---------- EXCERPT TO READ
Never lock your dog in their crate for more than a few hours apart from at night when they are sleeping.
How to house train a puppy
House training your puppy can take a few months, so it is important that you are consistent and patient – don’t get visibly frustrated with your puppy if they have an accident inside. Remember, they are only young and are learning. Opt for positive reinforcement rather than negative. For example, instead of shouting at your puppy when they make a mistake, praise and reward them when they do the right thing. You should start house training your puppy between the ages of 12 and 16 weeks.
- Keep a consistent routine with feeding and regular exercise. This will help them associate outside with going to the toilet.
- Take your puppy outside to relieve themselves first thing in the morning as well as after meals, when they’ve been asleep, and last thing at night. When outside, take them to the same spot each time.
- Don’t scold your dog when they do their business indoors – this won’t help them learn, as they don’t understand guilt. However, giving them positive reinforcement with praise will allow them to learn the right behaviour when they do it.
- Note that if they keep having accidents indoors, you’re not letting them out enough. Remember, puppies’ bladders are smaller than adult dogs.
--------------------
---------- RECORDED INFORMATION
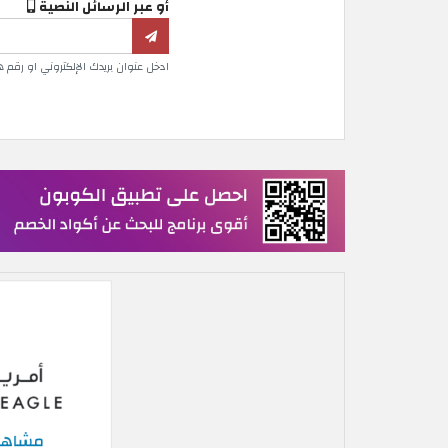
أو عبر الرسائل النصية
ادخل عنوان بريدك الإلكتروني او رقم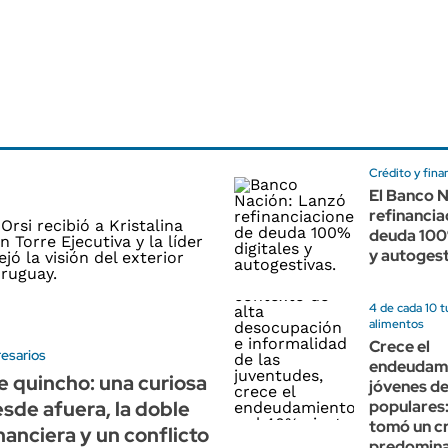
Crédito y fina
El Banco N
refinancia
deuda 100
y autoges
4 de cada 10 t
alimentos
Crece el
resarios
endeudami
e quincho: una curiosa
jóvenes de
sde afuera, la doble
populares:
tomó un cr
nanciera y un conflicto
predomina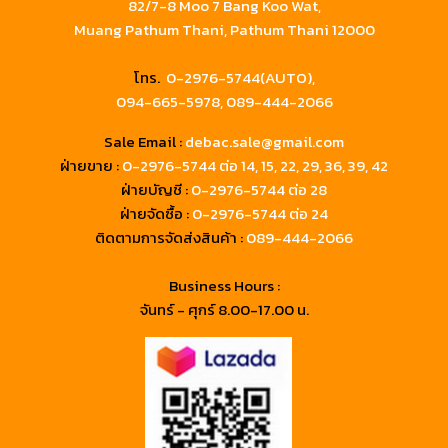
82/7-8 Moo 7 Bang Koo Wat,
Muang Pathum Thani, Pathum Thani 12000
โทร.
0-2976-5744(AUTO),
094-665-5978,
089-444-2066
Sale Email :
debac.sale@gmail.com
ฝ่ายขาย :
0-2976-5744
ต่อ 14, 15, 22, 29, 36, 39, 42
ฝ่ายบัญชี :
0-2976-5744 ต่อ 28
ฝ่ายจัดซื้อ :
0-2976-5744 ต่อ 24
ติดตามการจัดส่งสินค้า :
089-444-2066
Business Hours :
จันทร์ - ศุกร์ 8.00-17.00 น.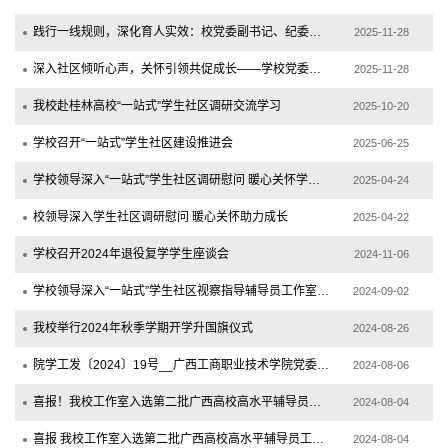
践行一线规则，深化育人实效：校党委副书记、纪委书记韦云凤深入中尧校区联系学生
2025-11-28
深入社区倾听心声，关怀引领共促成长——学校党委书记带队深入武鸣校区“一站式”学生...
2025-11-28
我校赴桂林高校“一站式”学生社区调研交流学习
2025-10-20
学校召开“一站式”学生社区建设推进会
2025-06-25
学校领导深入“一站式”学生社区调研慰问 暖心关怀学子成长
2025-04-24
校领导深入学生社区调研慰问 暖心关怀助力成长
2025-04-22
学校召开2024年退役复学学生座谈会
2024-11-06
学校领导深入“一站式”学生社区视察指导辅导员工作室和二级学院心理工作站工作
2024-09-02
我校举行2024年秋季学期开学升国旗仪式
2024-08-26
院学工发〔2024〕19号__广西工商职业技术学院党委学生工作部关于成立“一站式”学生社...
2024-08-06
喜报！我校工作室入选第二批广西高校高水平辅导员工作室培育建设项目
2024-08-04
喜报 我校工作室入选第二批广西高校高水平辅导员工作室培育建设项目
2024-08-04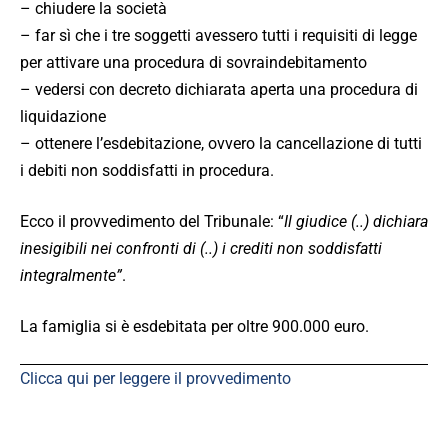
– chiudere la società
– far sì che i tre soggetti avessero tutti i requisiti di legge
per attivare una procedura di sovraindebitamento
– vedersi con decreto dichiarata aperta una procedura di
liquidazione
– ottenere l’esdebitazione, ovvero la cancellazione di tutti
i debiti non soddisfatti in procedura.
Ecco il provvedimento del Tribunale: “
Il giudice (..) dichiara
inesigibili nei confronti di (..) i crediti non soddisfatti
integralmente”
.
La famiglia si è esdebitata per oltre 900.000 euro.
Clicca qui per leggere il provvedimento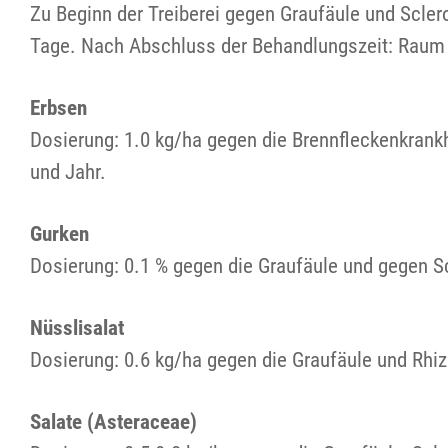
Zu Beginn der Treiberei gegen Graufäule und Scler
Tage. Nach Abschluss der Behandlungszeit: Raum 
Erbsen
Dosierung: 1.0 kg/ha gegen die Brennfleckenkrankh
und Jahr.
Gurken
Dosierung: 0.1 % gegen die Graufäule und gegen Sc
Nüsslisalat
Dosierung: 0.6 kg/ha gegen die Graufäule und Rhi
Salate (Asteraceae)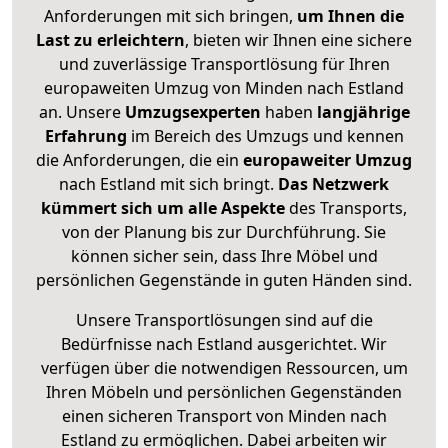
Anforderungen mit sich bringen,
um Ihnen die
Last zu erleichtern
, bieten wir Ihnen eine sichere
und zuverlässige Transportlösung für Ihren
europaweiten Umzug von Minden nach Estland
an. Unsere
Umzugsexperten
haben
langjährige
Erfahrung
im Bereich des Umzugs und kennen
die Anforderungen, die ein
europaweiter Umzug
nach Estland mit sich bringt.
Das Netzwerk
kümmert sich um alle Aspekte
des Transports,
von der Planung bis zur Durchführung. Sie
können sicher sein, dass Ihre Möbel und
persönlichen Gegenstände in guten Händen sind.
Unsere Transportlösungen sind auf die
Bedürfnisse nach Estland ausgerichtet. Wir
verfügen über die notwendigen Ressourcen, um
Ihren Möbeln und persönlichen Gegenständen
einen sicheren Transport von Minden nach
Estland zu ermöglichen. Dabei arbeiten wir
--------------------
Could you update the puppy house-training text, starting with "- Don’t scold" and going on through "they do it.", so that "scold" is replaced by "shout at"?

- Don’t shout at your dog when they do their business indoors – this won’t help them learn, as they don’t understand guilt. However, giving them positive reinforcement with praise will allow them to learn the right behaviour when they do it.